- Assignment:
Substitute "Начало" for "Главная" and reproduce everything from the line containing "Bulle de Surprise" down to the line containing "み 長さ1950mm 幅105mm", leaving all else unchanged.

Records taken from a dataset:
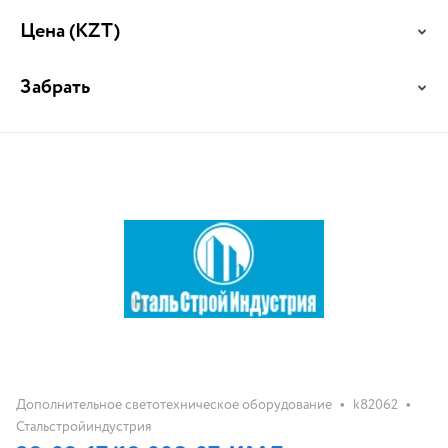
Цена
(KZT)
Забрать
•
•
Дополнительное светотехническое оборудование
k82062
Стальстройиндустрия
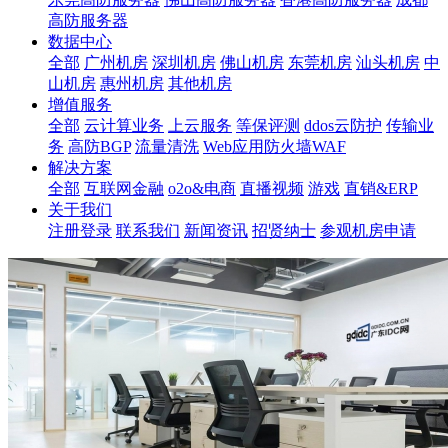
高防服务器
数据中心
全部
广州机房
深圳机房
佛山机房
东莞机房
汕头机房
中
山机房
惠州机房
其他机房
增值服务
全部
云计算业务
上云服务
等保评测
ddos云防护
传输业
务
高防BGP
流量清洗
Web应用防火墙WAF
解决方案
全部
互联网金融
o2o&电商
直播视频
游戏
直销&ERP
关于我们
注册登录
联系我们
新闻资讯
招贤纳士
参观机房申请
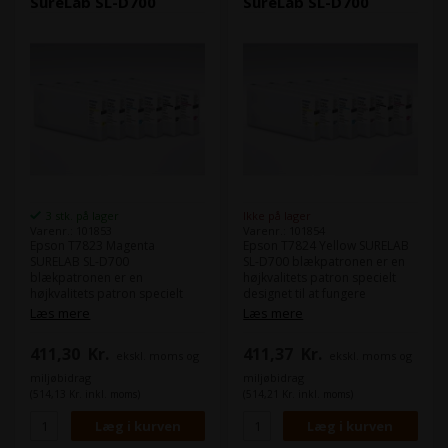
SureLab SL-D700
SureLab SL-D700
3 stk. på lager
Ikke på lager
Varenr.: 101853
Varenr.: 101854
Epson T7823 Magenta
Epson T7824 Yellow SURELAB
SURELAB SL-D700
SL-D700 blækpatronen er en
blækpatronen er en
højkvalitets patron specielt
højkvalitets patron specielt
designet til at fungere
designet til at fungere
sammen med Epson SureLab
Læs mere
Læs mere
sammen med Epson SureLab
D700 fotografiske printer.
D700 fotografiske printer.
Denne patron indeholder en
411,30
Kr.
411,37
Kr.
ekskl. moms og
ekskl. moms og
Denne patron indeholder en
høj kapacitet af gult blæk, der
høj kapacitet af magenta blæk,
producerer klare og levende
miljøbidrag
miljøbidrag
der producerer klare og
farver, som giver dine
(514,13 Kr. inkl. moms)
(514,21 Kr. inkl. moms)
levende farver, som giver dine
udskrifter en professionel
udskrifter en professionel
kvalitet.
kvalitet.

==

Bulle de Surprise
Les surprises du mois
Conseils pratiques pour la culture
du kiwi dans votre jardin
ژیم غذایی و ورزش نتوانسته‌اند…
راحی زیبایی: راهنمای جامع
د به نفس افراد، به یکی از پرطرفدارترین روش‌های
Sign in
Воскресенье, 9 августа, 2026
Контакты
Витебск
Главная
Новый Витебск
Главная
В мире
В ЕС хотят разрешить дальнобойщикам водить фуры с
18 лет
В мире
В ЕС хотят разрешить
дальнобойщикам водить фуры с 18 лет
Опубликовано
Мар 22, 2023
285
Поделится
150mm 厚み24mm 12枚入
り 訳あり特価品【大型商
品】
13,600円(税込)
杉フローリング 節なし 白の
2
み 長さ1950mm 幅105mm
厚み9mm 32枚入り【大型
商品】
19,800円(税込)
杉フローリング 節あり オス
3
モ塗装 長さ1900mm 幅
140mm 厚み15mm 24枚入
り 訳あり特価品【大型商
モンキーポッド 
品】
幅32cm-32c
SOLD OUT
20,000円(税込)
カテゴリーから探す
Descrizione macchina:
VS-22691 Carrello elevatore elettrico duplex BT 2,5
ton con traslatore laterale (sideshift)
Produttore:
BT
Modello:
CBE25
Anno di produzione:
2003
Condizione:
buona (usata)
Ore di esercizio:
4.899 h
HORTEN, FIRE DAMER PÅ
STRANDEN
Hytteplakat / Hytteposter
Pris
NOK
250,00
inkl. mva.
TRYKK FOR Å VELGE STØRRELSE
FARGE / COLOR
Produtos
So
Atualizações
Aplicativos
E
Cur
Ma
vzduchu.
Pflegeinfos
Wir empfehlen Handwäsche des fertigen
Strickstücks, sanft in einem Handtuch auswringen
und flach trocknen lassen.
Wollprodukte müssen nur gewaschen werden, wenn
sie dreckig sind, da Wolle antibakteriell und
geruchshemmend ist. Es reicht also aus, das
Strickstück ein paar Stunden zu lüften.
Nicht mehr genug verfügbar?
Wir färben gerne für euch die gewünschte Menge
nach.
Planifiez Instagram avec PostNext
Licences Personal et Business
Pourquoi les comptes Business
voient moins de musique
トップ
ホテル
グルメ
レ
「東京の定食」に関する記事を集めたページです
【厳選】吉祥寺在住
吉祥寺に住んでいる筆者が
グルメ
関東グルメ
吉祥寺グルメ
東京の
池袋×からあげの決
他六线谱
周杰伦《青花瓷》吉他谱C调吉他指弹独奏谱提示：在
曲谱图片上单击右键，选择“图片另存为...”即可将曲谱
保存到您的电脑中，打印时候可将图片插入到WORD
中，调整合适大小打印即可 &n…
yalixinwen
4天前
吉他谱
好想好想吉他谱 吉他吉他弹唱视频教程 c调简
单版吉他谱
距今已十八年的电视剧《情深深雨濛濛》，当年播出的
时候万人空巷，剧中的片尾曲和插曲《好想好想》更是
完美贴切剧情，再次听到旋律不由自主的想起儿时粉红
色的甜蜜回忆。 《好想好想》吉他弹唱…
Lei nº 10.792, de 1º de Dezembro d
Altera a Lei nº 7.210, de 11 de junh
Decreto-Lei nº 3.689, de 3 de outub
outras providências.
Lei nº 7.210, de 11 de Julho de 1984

- Completed task:
Bulle de Surprise
Les surprises du mois
Conseils pratiques pour la culture
du kiwi dans votre jardin
ژیم غذایی و ورزش نتوانسته‌اند…
راحی زیبایی: راهنمای جامع
د به نفس افراد، به یکی از پرطرفدارترین روش‌های
Sign in
Воскресенье, 9 августа, 2026
Контакты
Витебск
Начало
Новый Витебск
Начало
В мире
В ЕС хотят разрешить дальнобойщикам водить фуры с
18 лет
В мире
В ЕС хотят разрешить
дальнобойщикам водить фуры с 18 лет
Опубликовано
Мар 22, 2023
285
Поделится
150mm 厚み24mm 12枚入
り 訳あり特価品【大型商
品】
13,600円(税込)
杉フローリング 節なし 白の
2
み 長さ1950mm 幅105mm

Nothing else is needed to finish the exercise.